One stationary vector, six nearest neighbours, and twelve next-nearest in 3-D.

Download the 3-D code here.

Validation

The flow profile in a fully saturated channel is calculated using the LBM and compared with the analytical solution, to demonstrate that the method works as advertised.

Download the validation code here.


1 From the penultimate paragraph of his 16th Provincial letter. Thanks to Dr. Craig Meskell for suggesting this quote.

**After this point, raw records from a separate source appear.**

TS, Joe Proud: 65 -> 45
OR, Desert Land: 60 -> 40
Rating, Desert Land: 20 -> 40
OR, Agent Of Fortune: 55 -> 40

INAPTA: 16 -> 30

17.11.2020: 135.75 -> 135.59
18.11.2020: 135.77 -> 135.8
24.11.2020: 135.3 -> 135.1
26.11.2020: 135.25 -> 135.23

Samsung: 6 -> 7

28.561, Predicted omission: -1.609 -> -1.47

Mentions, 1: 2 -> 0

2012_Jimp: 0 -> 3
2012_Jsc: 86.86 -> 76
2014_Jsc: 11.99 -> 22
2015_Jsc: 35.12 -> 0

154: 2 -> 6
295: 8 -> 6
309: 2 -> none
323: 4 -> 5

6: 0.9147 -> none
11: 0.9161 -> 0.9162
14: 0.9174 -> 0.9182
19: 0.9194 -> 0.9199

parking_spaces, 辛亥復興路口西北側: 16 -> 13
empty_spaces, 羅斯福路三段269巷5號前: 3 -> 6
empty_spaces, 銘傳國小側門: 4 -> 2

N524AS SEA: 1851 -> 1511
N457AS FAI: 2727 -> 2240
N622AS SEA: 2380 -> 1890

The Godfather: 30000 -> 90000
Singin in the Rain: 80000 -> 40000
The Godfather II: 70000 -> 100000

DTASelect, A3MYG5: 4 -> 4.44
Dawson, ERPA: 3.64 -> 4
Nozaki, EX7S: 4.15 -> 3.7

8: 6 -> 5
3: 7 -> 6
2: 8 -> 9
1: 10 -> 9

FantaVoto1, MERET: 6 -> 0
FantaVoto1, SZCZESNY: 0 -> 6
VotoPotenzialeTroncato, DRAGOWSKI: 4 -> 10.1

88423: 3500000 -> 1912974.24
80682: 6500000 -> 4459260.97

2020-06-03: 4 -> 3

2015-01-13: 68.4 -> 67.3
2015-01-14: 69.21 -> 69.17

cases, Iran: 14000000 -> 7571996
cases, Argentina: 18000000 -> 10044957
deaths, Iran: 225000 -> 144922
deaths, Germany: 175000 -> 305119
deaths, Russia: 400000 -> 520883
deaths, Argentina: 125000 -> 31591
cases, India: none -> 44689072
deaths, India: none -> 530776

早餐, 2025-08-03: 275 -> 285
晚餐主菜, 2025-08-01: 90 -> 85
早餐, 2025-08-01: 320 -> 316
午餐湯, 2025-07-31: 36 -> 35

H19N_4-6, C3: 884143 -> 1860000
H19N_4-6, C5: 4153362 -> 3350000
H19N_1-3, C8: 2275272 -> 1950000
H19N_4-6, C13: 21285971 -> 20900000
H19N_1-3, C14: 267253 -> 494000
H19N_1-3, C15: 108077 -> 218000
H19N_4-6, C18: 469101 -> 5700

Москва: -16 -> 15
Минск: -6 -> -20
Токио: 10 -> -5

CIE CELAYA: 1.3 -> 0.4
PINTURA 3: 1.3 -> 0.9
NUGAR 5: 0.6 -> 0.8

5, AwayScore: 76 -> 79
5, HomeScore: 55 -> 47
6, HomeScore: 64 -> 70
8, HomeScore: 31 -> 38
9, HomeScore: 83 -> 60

2 Repetition here is clearer and more efficient than creating a single array of weightings and concatenating the velocity arrays in order to calculate FEQ in a single line.

Final Note

This page has been around since 2005 (originally at my University of Durham page), and has had thousands of visitors. I receive plenty of email about it, and I'm happy to answer questions, but I won't do your homework for you. I strongly recommend Sauro Succi's The Lattice Boltzmann Equation: For Fluid Dynamics and Beyond - Chapter 5 covers the Lattice BGK model used here.